We know $x \neq 0$ and $\lfloor x \lfloor x \lfloor x \rfloor \rfloor \rfloor \neq 0$, since their product is nonzero. Therefore we may divide both sides by the nonzero integer $n = \lfloor x \lfloor x \lfloor x \rfloor \rfloor \rfloor$, and we get that $x = \frac{88}{n}$ is rational. So $x = \frac{p}{q}$ for some integers $p, q$, where $q \neq 0$.
Further, $\frac{88}{n} = \frac{p}{q}$ where $\frac{p}{q}$ is in lowest terms, so $p$ is a divisor of $88$. Since $x > 0$, we may assume $p>0$ and $q >0$. Thus $p$ is one of $1, 2, 4, 8, 11, 22, 44, 88$. On the other hand, since $\lfloor x \rfloor > 0$, we have that $1\leq q \leq p$.
This narrows down the choices to $(p, q)$; there are now only $1 + 2 + 4 + 8 + 11 + 22 + 44 + 88 = 15 + 15(11) = 15(12) = 180$ possible pairs to check. (Actually fewer than that, since the same rational number may show up as $p/q$ for various different pairs $(p, q)$.)
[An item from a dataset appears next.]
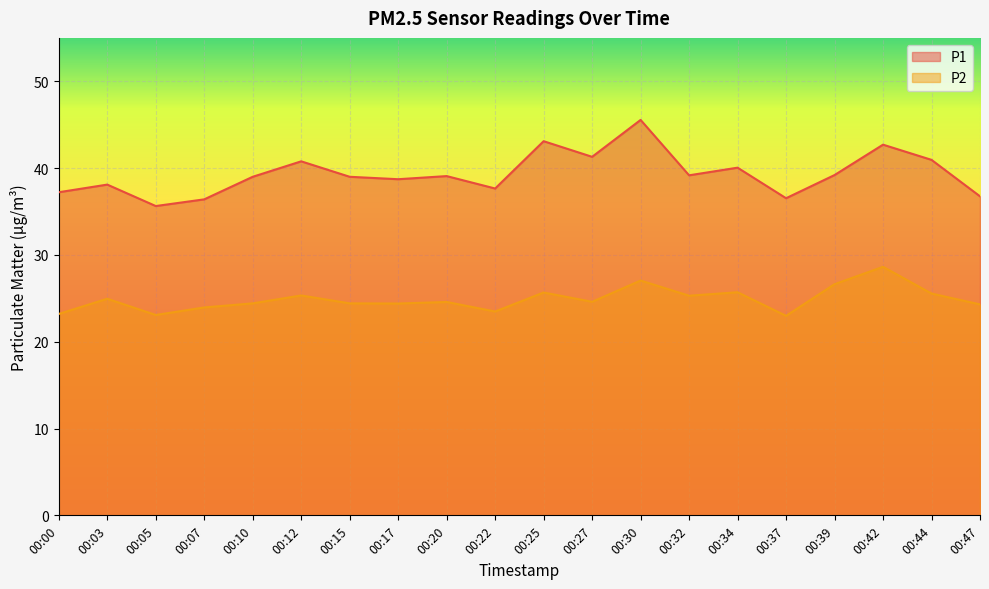

True or false: P1 and P2 intersect in this chart.

False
The following Python 2.7 code returns the pairs $(p,q) = (22, 7)$, $(44, 14)$, and $(88,28)$, all of which represent fractions that reduce to $22/7$. Note that in Python 2.7, regular division of integers returns the integer quotient (aka the floor of the rational number).
for p in [1, 2, 4, 8, 11, 22, 44, 88]:
for q in xrange(1, p): #no need to check p = q since p/q = 1 is not a solution
frac = 1
for i in xrange(3):
frac *= p
frac /= q
if frac*p == 88*q:
print p,q
In fact, many of these same comments still apply even if we don't assume $x>0$. If we had assumed $x<0$ instead, then clearly $x \leq -1$: Otherwise, $-1 < x < 0$, so $\lfloor x \rfloor = -1$, and in that case $\lfloor x \lfloor x \rfloor \rfloor = \lfloor -x \rfloor = 0$ so the whole product on the left-hand side is $0$. Further, $x = -1$ is not a solution, so $x < -1$. Therefore $x = p/q$ where $p$ is a (positive) divisor of $88$ and $q$ is a (negative) integer such that $-p < q \leq -1$.
Checking these possible pairs yields no solutions, so $x = 22/7$ is the only real solution, positive or negative.